§ Stored items

* * * * * * * * *

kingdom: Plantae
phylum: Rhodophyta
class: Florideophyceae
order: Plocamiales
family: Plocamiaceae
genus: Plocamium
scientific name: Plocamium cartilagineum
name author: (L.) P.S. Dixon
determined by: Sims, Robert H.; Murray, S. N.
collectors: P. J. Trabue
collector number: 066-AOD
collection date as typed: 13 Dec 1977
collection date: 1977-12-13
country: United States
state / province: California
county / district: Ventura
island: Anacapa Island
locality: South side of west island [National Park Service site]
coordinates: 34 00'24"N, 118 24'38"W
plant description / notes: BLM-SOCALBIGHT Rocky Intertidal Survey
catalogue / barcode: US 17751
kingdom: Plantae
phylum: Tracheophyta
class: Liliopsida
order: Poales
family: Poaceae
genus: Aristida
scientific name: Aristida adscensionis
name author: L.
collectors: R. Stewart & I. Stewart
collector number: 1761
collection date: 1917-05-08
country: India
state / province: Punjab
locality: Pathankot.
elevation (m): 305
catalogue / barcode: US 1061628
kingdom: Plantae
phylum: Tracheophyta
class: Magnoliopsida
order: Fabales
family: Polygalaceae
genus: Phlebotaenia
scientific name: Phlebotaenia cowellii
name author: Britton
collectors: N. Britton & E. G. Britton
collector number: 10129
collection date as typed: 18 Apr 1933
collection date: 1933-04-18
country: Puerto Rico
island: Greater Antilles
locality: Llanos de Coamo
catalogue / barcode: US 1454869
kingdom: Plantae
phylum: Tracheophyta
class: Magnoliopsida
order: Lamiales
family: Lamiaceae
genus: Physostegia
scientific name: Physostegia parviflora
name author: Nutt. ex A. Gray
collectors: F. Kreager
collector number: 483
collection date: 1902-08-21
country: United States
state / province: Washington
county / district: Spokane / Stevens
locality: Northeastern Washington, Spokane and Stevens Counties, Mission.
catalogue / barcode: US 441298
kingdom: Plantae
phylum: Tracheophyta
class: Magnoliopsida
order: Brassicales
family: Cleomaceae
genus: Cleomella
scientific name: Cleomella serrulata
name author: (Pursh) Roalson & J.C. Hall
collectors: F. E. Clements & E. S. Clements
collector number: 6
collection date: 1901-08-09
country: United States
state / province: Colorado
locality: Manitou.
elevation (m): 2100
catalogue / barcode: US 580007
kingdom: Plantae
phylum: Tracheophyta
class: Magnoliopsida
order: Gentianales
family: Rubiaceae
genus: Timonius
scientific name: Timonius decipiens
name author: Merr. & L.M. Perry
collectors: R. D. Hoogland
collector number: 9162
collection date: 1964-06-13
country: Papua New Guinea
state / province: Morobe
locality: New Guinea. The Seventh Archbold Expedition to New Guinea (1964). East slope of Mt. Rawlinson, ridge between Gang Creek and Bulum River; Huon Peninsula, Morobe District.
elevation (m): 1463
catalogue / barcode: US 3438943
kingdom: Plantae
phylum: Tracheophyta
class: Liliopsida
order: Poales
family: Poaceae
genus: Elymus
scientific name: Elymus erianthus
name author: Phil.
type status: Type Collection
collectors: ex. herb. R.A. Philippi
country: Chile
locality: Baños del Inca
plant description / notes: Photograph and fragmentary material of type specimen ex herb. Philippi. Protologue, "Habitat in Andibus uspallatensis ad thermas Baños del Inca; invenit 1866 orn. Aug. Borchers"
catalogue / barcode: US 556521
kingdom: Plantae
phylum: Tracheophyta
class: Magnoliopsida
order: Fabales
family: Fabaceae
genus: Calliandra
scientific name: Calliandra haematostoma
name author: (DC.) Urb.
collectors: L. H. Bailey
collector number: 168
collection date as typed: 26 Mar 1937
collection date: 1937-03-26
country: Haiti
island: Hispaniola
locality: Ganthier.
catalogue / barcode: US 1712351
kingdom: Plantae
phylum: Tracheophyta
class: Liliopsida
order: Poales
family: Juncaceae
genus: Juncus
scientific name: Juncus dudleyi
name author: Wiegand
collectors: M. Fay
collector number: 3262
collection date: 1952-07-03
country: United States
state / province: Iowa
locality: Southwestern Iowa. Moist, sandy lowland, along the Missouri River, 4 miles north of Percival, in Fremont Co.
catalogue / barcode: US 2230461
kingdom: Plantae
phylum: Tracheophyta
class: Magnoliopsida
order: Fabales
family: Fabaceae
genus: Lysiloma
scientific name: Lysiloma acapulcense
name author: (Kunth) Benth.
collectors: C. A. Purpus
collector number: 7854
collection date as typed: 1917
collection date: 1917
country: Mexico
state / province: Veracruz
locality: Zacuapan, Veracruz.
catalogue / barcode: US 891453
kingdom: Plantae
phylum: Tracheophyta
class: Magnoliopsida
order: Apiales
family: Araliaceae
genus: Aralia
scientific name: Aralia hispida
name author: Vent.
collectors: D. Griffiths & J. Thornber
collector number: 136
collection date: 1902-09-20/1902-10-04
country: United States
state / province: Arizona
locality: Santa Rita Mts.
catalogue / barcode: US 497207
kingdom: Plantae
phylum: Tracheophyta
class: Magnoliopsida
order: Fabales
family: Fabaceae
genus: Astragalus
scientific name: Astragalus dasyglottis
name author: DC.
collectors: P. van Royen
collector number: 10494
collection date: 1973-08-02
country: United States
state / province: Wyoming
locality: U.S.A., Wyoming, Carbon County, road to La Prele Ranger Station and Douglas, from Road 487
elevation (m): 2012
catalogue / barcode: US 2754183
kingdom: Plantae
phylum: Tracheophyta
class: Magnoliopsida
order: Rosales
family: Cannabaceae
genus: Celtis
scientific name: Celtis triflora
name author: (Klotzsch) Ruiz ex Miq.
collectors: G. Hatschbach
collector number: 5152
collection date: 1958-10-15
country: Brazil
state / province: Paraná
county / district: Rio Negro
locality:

* * * * * * * * *

§ Goal of the exercise
Please give every line of the entries above as a JSON list of strings, one string per line, with blank lines left out.

§ Answer to the problem
[
  "kingdom: Plantae",
  "phylum: Rhodophyta",
  "class: Florideophyceae",
  "order: Plocamiales",
  "family: Plocamiaceae",
  "genus: Plocamium",
  "scientific name: Plocamium cartilagineum",
  "name author: (L.) P.S. Dixon",
  "determined by: Sims, Robert H.; Murray, S. N.",
  "collectors: P. J. Trabue",
  "collector number: 066-AOD",
  "collection date as typed: 13 Dec 1977",
  "collection date: 1977-12-13",
  "country: United States",
  "state / province: California",
  "county / district: Ventura",
  "island: Anacapa Island",
  "locality: South side of west island [National Park Service site]",
  "coordinates: 34 00'24\"N, 118 24'38\"W",
  "plant description / notes: BLM-SOCALBIGHT Rocky Intertidal Survey",
  "catalogue / barcode: US 17751",
  "kingdom: Plantae",
  "phylum: Tracheophyta",
  "class: Liliopsida",
  "order: Poales",
  "family: Poaceae",
  "genus: Aristida",
  "scientific name: Aristida adscensionis",
  "name author: L.",
  "collectors: R. Stewart & I. Stewart",
  "collector number: 1761",
  "collection date: 1917-05-08",
  "country: India",
  "state / province: Punjab",
  "locality: Pathankot.",
  "elevation (m): 305",
  "catalogue / barcode: US 1061628",
  "kingdom: Plantae",
  "phylum: Tracheophyta",
  "class: Magnoliopsida",
  "order: Fabales",
  "family: Polygalaceae",
  "genus: Phlebotaenia",
  "scientific name: Phlebotaenia cowellii",
  "name author: Britton",
  "collectors: N. Britton & E. G. Britton",
  "collector number: 10129",
  "collection date as typed: 18 Apr 1933",
  "collection date: 1933-04-18",
  "country: Puerto Rico",
  "island: Greater Antilles",
  "locality: Llanos de Coamo",
  "catalogue / barcode: US 1454869",
  "kingdom: Plantae",
  "phylum: Tracheophyta",
  "class: Magnoliopsida",
  "order: Lamiales",
  "family: Lamiaceae",
  "genus: Physostegia",
  "scientific name: Physostegia parviflora",
  "name author: Nutt. ex A. Gray",
  "collectors: F. Kreager",
  "collector number: 483",
  "collection date: 1902-08-21",
  "country: United States",
  "state / province: Washington",
  "county / district: Spokane / Stevens",
  "locality: Northeastern Washington, Spokane and Stevens Counties, Mission.",
  "catalogue / barcode: US 441298",
  "kingdom: Plantae",
  "phylum: Tracheophyta",
  "class: Magnoliopsida",
  "order: Brassicales",
  "family: Cleomaceae",
  "genus: Cleomella",
  "scientific name: Cleomella serrulata",
  "name author: (Pursh) Roalson & J.C. Hall",
  "collectors: F. E. Clements & E. S. Clements",
  "collector number: 6",
  "collection date: 1901-08-09",
  "country: United States",
  "state / province: Colorado",
  "locality: Manitou.",
  "elevation (m): 2100",
  "catalogue / barcode: US 580007",
  "kingdom: Plantae",
  "phylum: Tracheophyta",
  "class: Magnoliopsida",
  "order: Gentianales",
  "family: Rubiaceae",
  "genus: Timonius",
  "scientific name: Timonius decipiens",
  "name author: Merr. & L.M. Perry",
  "collectors: R. D. Hoogland",
  "collector number: 9162",
  "collection date: 1964-06-13",
  "country: Papua New Guinea",
  "state / province: Morobe",
  "locality: New Guinea. The Seventh Archbold Expedition to New Guinea (1964). East slope of Mt. Rawlinson, ridge between Gang Creek and Bulum River; Huon Peninsula, Morobe District.",
  "elevation (m): 1463",
  "catalogue / barcode: US 3438943",
  "kingdom: Plantae",
  "phylum: Tracheophyta",
  "class: Liliopsida",
  "order: Poales",
  "family: Poaceae",
  "genus: Elymus",
  "scientific name: Elymus erianthus",
  "name author: Phil.",
  "type status: Type Collection",
  "collectors: ex. herb. R.A. Philippi",
  "country: Chile",
  "locality: Baños del Inca",
  "plant description / notes: Photograph and fragmentary material of type specimen ex herb. Philippi. Protologue, \"Habitat in Andibus uspallatensis ad thermas Baños del Inca; invenit 1866 orn. Aug. Borchers\"",
  "catalogue / barcode: US 556521",
  "kingdom: Plantae",
  "phylum: Tracheophyta",
  "class: Magnoliopsida",
  "order: Fabales",
  "family: Fabaceae",
  "genus: Calliandra",
  "scientific name: Calliandra haematostoma",
  "name author: (DC.) Urb.",
  "collectors: L. H. Bailey",
  "collector number: 168",
  "collection date as typed: 26 Mar 1937",
  "collection date: 1937-03-26",
  "country: Haiti",
  "island: Hispaniola",
  "locality: Ganthier.",
  "catalogue / barcode: US 1712351",
  "kingdom: Plantae",
  "phylum: Tracheophyta",
  "class: Liliopsida",
  "order: Poales",
  "family: Juncaceae",
  "genus: Juncus",
  "scientific name: Juncus dudleyi",
  "name author: Wiegand",
  "collectors: M. Fay",
  "collector number: 3262",
  "collection date: 1952-07-03",
  "country: United States",
  "state / province: Iowa",
  "locality: Southwestern Iowa. Moist, sandy lowland, along the Missouri River, 4 miles north of Percival, in Fremont Co.",
  "catalogue / barcode: US 2230461",
  "kingdom: Plantae",
  "phylum: Tracheophyta",
  "class: Magnoliopsida",
  "order: Fabales",
  "family: Fabaceae",
  "genus: Lysiloma",
  "scientific name: Lysiloma acapulcense",
  "name author: (Kunth) Benth.",
  "collectors: C. A. Purpus",
  "collector number: 7854",
  "collection date as typed: 1917",
  "collection date: 1917",
  "country: Mexico",
  "state / province: Veracruz",
  "locality: Zacuapan, Veracruz.",
  "catalogue / barcode: US 891453",
  "kingdom: Plantae",
  "phylum: Tracheophyta",
  "class: Magnoliopsida",
  "order: Apiales",
  "family: Araliaceae",
  "genus: Aralia",
  "scientific name: Aralia hispida",
  "name author: Vent.",
  "collectors: D. Griffiths & J. Thornber",
  "collector number: 136",
  "collection date: 1902-09-20/1902-10-04",
  "country: United States",
  "state / province: Arizona",
  "locality: Santa Rita Mts.",
  "catalogue / barcode: US 497207",
  "kingdom: Plantae",
  "phylum: Tracheophyta",
  "class: Magnoliopsida",
  "order: Fabales",
  "family: Fabaceae",
  "genus: Astragalus",
  "scientific name: Astragalus dasyglottis",
  "name author: DC.",
  "collectors: P. van Royen",
  "collector number: 10494",
  "collection date: 1973-08-02",
  "country: United States",
  "state / province: Wyoming",
  "locality: U.S.A., Wyoming, Carbon County, road to La Prele Ranger Station and Douglas, from Road 487",
  "elevation (m): 2012",
  "catalogue / barcode: US 2754183",
  "kingdom: Plantae",
  "phylum: Tracheophyta",
  "class: Magnoliopsida",
  "order: Rosales",
  "family: Cannabaceae",
  "genus: Celtis",
  "scientific name: Celtis triflora",
  "name author: (Klotzsch) Ruiz ex Miq.",
  "collectors: G. Hatschbach",
  "collector number: 5152",
  "collection date: 1958-10-15",
  "country: Brazil",
  "state / province: Paraná",
  "county / district: Rio Negro",
  "locality:"
]